Data records
▶

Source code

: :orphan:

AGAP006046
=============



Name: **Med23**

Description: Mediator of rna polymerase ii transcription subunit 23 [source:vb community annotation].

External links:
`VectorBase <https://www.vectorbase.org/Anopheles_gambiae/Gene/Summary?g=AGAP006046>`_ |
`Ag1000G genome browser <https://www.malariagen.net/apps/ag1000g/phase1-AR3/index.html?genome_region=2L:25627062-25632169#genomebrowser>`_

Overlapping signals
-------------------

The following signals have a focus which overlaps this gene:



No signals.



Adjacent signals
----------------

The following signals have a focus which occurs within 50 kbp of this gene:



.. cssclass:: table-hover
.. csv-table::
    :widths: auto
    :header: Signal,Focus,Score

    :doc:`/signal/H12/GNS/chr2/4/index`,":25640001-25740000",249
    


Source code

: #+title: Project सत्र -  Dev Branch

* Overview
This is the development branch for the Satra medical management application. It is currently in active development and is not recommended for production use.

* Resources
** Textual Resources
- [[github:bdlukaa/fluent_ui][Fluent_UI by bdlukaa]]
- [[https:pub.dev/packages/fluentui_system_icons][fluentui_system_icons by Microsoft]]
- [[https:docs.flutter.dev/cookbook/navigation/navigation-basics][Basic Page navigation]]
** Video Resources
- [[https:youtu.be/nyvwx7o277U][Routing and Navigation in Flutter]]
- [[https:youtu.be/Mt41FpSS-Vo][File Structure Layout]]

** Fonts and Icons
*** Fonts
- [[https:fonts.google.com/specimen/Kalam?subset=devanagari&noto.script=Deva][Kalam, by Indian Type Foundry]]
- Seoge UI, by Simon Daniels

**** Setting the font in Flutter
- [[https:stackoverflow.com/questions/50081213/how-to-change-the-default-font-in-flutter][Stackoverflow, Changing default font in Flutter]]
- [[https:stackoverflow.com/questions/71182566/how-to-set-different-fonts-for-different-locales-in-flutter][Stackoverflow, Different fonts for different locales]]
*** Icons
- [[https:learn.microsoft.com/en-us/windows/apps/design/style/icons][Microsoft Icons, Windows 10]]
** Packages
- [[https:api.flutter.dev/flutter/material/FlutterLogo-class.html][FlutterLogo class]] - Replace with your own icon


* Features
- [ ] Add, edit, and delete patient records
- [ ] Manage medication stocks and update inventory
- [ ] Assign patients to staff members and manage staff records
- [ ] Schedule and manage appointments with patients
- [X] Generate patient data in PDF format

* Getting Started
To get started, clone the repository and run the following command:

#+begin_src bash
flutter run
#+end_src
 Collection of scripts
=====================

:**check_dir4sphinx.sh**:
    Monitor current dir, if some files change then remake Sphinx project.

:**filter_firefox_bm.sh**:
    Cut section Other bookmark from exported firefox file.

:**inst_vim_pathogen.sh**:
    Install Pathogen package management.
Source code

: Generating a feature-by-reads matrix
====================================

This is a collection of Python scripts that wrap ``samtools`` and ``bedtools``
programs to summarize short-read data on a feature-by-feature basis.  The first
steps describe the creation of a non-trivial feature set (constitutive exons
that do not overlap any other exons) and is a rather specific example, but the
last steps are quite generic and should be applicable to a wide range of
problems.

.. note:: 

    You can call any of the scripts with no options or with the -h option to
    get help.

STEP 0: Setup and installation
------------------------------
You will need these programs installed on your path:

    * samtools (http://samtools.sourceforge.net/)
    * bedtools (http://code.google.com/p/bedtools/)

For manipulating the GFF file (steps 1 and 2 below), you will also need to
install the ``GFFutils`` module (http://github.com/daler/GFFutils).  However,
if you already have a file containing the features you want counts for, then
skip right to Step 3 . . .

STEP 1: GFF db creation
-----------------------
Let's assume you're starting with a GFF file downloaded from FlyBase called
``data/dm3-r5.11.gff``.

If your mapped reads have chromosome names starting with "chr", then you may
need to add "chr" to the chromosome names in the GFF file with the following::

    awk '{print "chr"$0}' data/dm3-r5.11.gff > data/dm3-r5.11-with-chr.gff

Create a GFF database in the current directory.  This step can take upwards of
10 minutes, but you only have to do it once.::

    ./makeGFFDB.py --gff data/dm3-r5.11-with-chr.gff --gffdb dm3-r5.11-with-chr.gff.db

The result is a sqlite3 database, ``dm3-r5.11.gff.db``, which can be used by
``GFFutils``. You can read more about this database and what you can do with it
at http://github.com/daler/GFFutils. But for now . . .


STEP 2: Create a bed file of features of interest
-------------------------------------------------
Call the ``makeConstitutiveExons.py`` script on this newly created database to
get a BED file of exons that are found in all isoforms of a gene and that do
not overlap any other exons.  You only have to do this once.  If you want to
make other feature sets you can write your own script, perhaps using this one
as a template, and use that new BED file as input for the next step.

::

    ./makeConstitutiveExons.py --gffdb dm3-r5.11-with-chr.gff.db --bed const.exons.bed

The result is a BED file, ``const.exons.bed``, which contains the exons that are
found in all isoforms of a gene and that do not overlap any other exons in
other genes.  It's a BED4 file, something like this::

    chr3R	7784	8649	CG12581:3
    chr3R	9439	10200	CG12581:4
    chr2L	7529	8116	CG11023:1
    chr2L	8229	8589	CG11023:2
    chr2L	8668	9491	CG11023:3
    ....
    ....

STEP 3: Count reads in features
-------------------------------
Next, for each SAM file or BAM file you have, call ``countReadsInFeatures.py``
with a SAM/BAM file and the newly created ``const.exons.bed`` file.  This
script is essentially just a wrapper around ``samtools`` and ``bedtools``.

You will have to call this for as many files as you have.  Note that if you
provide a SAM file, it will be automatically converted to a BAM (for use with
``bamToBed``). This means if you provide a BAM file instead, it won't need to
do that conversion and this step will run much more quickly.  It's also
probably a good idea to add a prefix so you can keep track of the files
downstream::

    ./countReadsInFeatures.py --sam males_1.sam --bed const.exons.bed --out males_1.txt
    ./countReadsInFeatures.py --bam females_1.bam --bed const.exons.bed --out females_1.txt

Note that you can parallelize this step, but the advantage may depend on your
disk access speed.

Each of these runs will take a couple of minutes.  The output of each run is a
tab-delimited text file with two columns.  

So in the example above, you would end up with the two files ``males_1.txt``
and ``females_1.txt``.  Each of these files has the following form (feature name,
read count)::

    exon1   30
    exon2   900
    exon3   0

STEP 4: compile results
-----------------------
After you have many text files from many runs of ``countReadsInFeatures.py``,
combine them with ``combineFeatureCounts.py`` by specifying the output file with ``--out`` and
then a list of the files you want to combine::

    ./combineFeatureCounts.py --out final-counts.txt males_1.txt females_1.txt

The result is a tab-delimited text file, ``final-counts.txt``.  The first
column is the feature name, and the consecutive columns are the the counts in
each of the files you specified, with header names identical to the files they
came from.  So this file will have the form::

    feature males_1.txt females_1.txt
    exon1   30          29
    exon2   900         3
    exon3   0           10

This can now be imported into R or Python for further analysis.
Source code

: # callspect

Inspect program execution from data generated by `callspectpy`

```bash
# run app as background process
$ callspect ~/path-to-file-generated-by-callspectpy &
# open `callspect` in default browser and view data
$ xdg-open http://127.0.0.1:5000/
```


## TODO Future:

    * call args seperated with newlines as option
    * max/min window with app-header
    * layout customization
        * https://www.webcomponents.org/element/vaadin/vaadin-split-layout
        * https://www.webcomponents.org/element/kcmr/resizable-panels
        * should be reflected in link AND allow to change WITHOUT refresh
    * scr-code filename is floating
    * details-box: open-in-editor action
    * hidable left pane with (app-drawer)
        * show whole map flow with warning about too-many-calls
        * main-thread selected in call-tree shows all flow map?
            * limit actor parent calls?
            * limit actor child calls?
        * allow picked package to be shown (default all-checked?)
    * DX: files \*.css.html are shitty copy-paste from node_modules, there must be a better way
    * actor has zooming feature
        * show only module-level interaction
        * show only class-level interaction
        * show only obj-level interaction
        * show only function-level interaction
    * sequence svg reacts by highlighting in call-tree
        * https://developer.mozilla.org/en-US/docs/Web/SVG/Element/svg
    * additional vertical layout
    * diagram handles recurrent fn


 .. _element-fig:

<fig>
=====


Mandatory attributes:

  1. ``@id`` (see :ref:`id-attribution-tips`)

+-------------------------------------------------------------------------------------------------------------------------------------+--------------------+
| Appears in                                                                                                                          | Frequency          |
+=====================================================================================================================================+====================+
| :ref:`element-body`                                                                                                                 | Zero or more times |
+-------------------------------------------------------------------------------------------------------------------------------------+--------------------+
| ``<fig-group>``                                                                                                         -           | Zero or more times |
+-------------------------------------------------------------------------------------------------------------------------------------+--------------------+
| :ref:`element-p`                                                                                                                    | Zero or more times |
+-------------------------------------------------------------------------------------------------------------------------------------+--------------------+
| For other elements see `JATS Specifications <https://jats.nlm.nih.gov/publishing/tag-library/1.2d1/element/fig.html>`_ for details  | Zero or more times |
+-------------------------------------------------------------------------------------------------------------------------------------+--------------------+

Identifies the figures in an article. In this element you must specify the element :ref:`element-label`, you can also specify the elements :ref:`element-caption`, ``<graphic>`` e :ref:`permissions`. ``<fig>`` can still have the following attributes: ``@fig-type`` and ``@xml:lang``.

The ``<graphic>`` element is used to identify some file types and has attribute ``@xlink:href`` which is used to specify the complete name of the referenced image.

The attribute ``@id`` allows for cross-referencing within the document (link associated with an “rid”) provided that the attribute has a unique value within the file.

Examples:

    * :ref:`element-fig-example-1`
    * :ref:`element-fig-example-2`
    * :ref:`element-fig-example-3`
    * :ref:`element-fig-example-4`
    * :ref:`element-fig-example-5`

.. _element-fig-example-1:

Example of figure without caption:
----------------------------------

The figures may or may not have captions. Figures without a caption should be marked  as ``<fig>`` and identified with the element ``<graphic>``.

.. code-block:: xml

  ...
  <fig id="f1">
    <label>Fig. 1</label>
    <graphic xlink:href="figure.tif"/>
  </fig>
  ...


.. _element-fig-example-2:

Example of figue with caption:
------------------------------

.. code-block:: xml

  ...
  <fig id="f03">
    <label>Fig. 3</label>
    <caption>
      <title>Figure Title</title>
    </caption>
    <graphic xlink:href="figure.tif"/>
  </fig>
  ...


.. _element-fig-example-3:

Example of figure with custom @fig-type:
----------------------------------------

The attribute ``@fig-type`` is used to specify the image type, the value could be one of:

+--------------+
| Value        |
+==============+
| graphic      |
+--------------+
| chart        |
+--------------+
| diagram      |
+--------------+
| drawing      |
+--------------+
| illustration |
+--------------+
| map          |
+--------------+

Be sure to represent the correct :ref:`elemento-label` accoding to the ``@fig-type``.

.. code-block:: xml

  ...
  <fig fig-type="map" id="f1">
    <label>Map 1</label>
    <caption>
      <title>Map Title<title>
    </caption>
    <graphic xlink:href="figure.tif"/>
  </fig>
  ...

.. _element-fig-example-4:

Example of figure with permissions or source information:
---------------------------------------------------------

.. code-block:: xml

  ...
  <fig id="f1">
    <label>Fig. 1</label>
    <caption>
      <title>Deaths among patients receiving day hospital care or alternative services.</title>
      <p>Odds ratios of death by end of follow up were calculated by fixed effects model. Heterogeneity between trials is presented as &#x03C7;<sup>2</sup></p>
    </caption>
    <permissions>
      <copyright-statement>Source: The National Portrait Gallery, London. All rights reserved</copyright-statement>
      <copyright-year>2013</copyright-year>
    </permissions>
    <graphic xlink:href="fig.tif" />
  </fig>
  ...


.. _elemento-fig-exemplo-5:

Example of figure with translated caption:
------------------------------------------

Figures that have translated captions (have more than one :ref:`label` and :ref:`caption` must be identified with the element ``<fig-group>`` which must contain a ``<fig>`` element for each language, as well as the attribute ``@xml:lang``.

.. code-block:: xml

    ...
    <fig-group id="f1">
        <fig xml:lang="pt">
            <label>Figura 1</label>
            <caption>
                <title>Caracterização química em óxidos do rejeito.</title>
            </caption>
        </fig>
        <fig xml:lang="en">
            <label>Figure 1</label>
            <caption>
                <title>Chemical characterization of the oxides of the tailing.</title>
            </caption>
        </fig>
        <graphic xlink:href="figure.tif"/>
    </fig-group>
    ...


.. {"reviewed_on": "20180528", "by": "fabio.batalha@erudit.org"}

◀

What to produce: Each line above that has "first" adds one to the count; say the final count with no other text.

Answer to this task: 2